Date: 2005-08-16 03:58 pm (UTC)
mizarchivist: (Choo-choo bear will tear you a new one)
From: [personal profile] mizarchivist
My companions- frequently SOs- will remind me to leave off fixing when I'm at the [public location that has alphabetical organization: library, video store, etc]. Even mis-stored pens at the art store will distract me.
Praise the Great Spagetti Monster my library has closed stacks! I understand that the political reshelvers feel a need to make a statement, but if I were a bookstore employee and caught them, there'd be blood on the books. Leave the damned books where they are listed in the Db and don't make the sisyphusian task more onerous than it already is, thankyouverymuch.

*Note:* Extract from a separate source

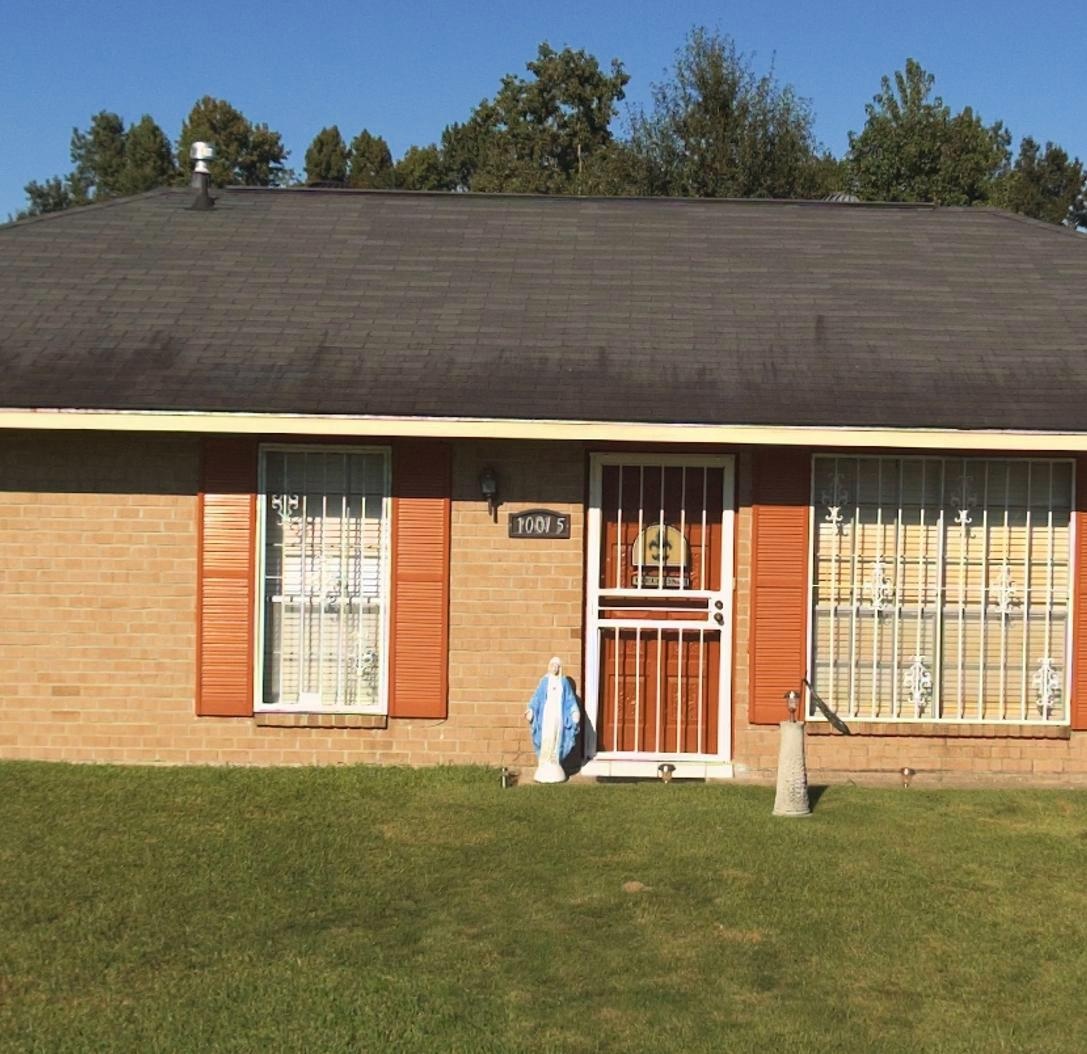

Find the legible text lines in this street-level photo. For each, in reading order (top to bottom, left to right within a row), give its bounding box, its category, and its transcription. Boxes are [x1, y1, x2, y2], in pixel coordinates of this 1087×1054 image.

[514, 517, 566, 534] StreetNumber: 10015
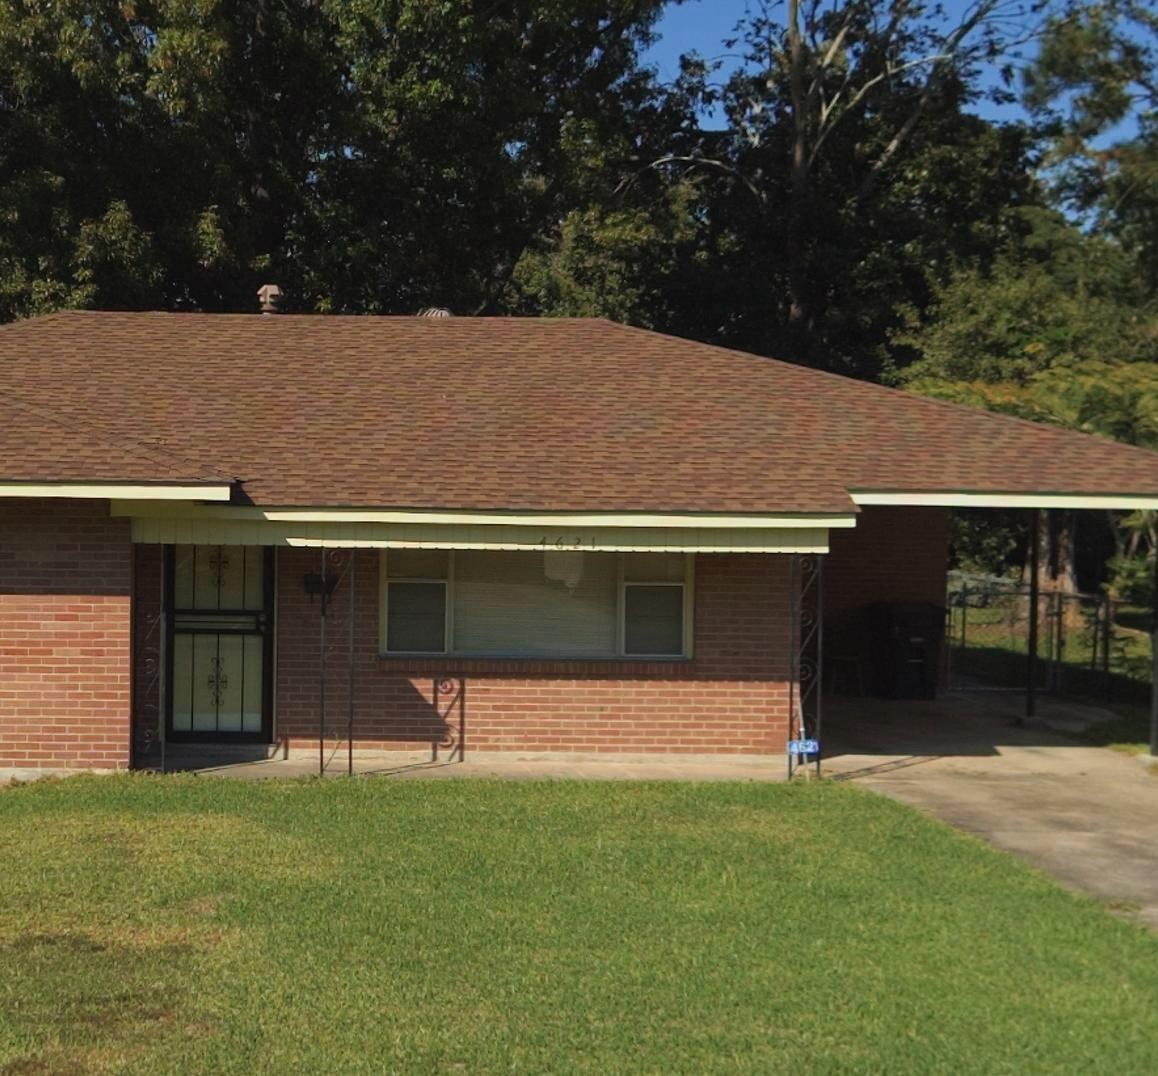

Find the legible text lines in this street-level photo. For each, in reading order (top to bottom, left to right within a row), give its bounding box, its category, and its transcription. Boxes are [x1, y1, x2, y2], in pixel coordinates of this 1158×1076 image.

[538, 535, 597, 550] StreetNumber: 4621
[789, 740, 820, 755] StreetNumber: 4621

Date: 2005-08-16 03:59 pm (UTC)
mizarchivist: (pimpin' Waldorf and Statler)
From: [personal profile] mizarchivist
My bad. Flying Spagetti Monster. I'm a new convert and not quite worked out the basics yet

Date: 2005-08-16 04:41 pm (UTC)
From: [identity profile] woodwardiocom.livejournal.com
"Spaghetti" does not have as many Hs as "Cthulhu", but it comes close.

Date: 2005-08-16 04:32 pm (UTC)
From: [identity profile] unseelie.livejournal.com
i used to not only work in retail book sales; but was a district manager for a time.

i taught manager
to teach disgruntled teens
how to shelve books

you want odious tasks....

these guys amuse me; but at the same time - piss me off - i (still) do everything i can to encourage people to read - everyone - all the time - because so few people do.
making it harder for the plebes to see the chains is BAD!